Specific questionnaire was used to collect user feedback and ideas for further development during 2018 and the collected information is used to provide additional functionality in the next software release coming out later in 2018. Additional feedback is collected during training events by the team.

4. Legal framework, funding, and governance

a. Legal framework: What are the resource’s license/terms of use? Can the license facilitate Open Science? Please include the url for the license the resource uses.

All usage, either at the web or programmatically is free to everyone, including academic and private sector. Majority of the data, with exceptions of KEGG and Transfac data due to licensing restrictions, are available for download by the users. There is currently no licence statement beyond the statement of “g:Profiler tool is freely available through web application and various programmatic access points.” provided at the Welcome page https://biit.cs.ut.ee/gprofiler/page.cgi?welcome.

b. Privacy/Ethics policy: If applicable, is there a publicly available privacy policy in which use and security around personal data are described (e.g. the EU General Data Protection Regulation (GDPR), ELIXIR Ethics Policy, other relevant ELIXIR Policies)? Please include the url of the privacy/ethics policy, if applicable.

g:Profiler does not have user accounts and by default does not collect any user specific information with the exception Google analytics cookies and query parameters (no full queries are kept). The data is collected to improve the usability and usefulness of the service. Information about the above is provided as part of the “Terms of Use” on the FAQ page.

c. Funding & sustainability plan: List of funding sources supporting the resource, and sustainability plan.
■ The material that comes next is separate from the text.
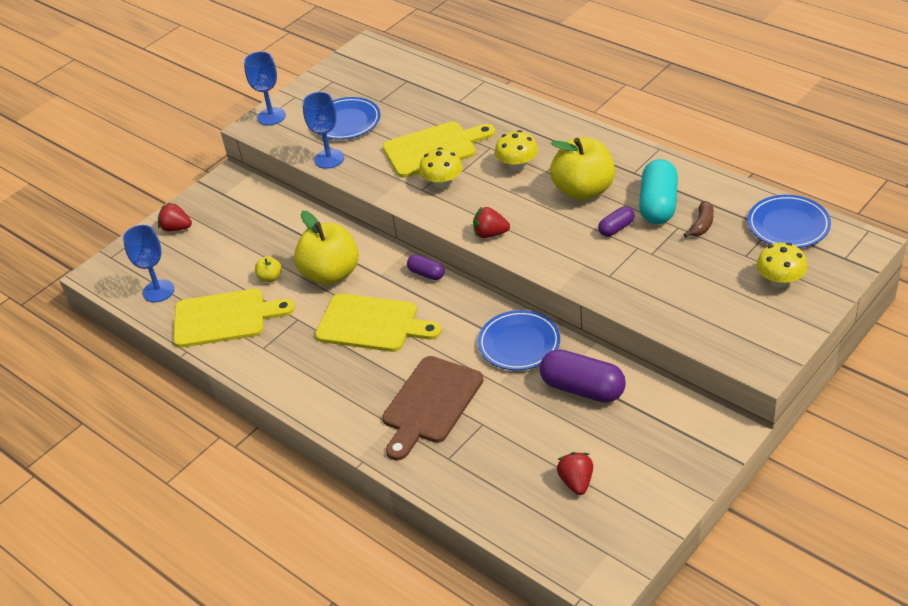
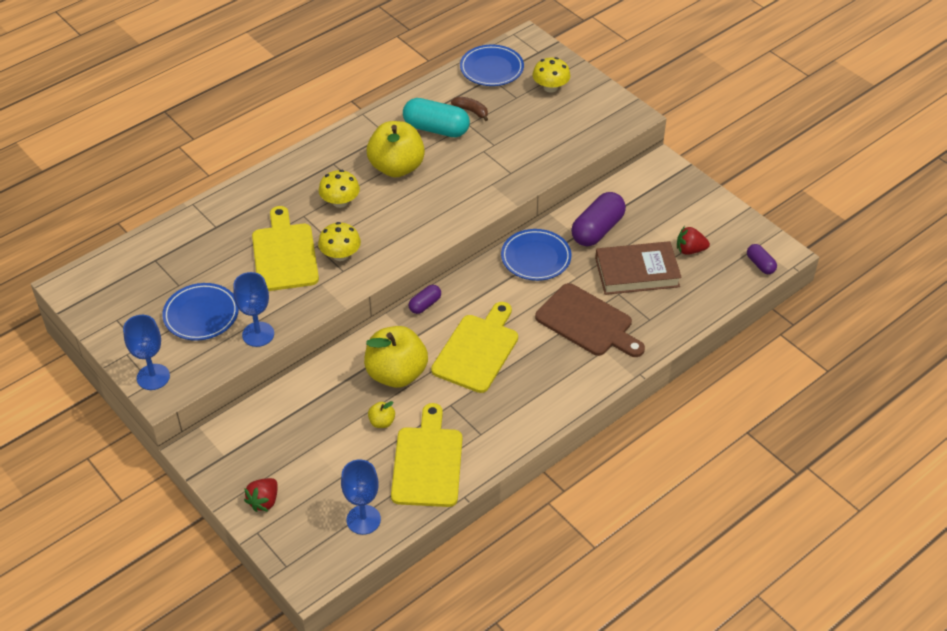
camera: 85 degrees left, 5 degrees up
red strawberry [473,206,510,238] -> none
purple capsule [598,206,635,237] -> purple capsule moved to [747,244,777,274]
none -> brown book [595,241,682,295]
The development of g:Profiler tool set has been continuously supported by various research and infrastructure grants since its development started in 2005. Currently, g:Profiler is part of ELIXIR Estonia core services and its development and maintenance is funded by a research infrastructure grant “Estonian Life Science Infrastructure for Biological Information” until August 2022.

d. Governance: Describe the Resource’s QA/QC plan that guarantees similar quality governance to that of ELIXIR. Please link SAB members, if applicable.

g:Profiler is maintained by a team of professional software developers, bioinformatics researchers and consulting statisticians. The team is led by bioinformatics prof. Jaak Vilo. All the decisions regarding the g:Profiler tool set are made by members of the team. If needed, external experts are consulted, including members of the ELIXIR Estonia SAB. g:Profiler does not have its own SAB.